Anywhere else on the planet, maybe in the galaxy, this would be considered a colossal failure of leadership. But at my school, the principal has achieved something close to sainthood in the local system. She is the longest serving principal in the system, by far. Some would say she is experienced. Some would say she has ossified. Everybody agrees she has been there for a long fucking time. Everybody agrees that there are a great many plaques in the hallway trophy case bearing her name.

Indeed, she has been called The Visionary.

She is nazi-organized, but a little less friendly in one-on-one meetings. She knows her business, because she has been doing the same job since probably Reagan’s second term. But instead of becoming more comfortable, self-confident and amiable, she seems to have become more paranoid, self-protective and self-righteous. I’ve only known her for three years, but the small handful of people who have been around here for 15-20 years say that it hasn’t always been like this. She seems to not care at all about the satisfaction of her teachers. That explains why most people flee from her as soon as they meet her. That explains why I have never heard any administrator in the building utter the phrase teacher retention.

I don’t want to get too personal, but she is not only authoritarian in her rule, but she is also unsettlingly anti-social.
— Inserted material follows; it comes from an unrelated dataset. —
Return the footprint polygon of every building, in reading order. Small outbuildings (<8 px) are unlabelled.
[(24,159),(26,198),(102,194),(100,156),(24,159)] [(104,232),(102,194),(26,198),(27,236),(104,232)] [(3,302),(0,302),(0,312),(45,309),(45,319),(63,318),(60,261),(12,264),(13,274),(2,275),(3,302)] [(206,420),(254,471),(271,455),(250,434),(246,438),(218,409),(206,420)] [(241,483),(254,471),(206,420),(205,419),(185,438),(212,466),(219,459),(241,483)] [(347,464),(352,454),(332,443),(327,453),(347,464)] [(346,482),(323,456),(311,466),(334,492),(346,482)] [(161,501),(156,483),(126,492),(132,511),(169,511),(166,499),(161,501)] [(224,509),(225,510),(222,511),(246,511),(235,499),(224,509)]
Her very nearness makes people feel sort of cold and empty inside. She has a bit of a cult following among the New Leaders crowd, but lacks the charisma of a big-time cult leader. If it came right down to it, I think the APs would spend all day spewing talking points about the achievement gap and data assessment action plan profiles if held in stress positions, but they wouldn’t take a bullet for her. They know the game. They know she can be good for their careers, but she is ultimately full of shit and primarily concerned with protecting her little fiefdom and her own reputation above all else. They know she will eat them alive as soon as she would me if they cross her.

The irony is that most of the hundreds of teachers who have been here in the last three years were really excited to get these jobs. I was. I sent my resume directly to her and she responded within 24 hours with an interview and demo lesson date. This school stands out as one that is not a total cluster-fuck in a city full of cluster-fuck schools. Then you realize that she is long on demands and dogma while short on rationale and long on DICS. She is an authoritarian drone who shapes underling enforcers in her image. They appear to share a brain, or at least part of one.

The entire building is subdued by her creepy, stiff smile that says I know being around me makes people feel tense and uncomfortable; and I have long since stopped trying to correct this.

So, how’s summer going for everybody?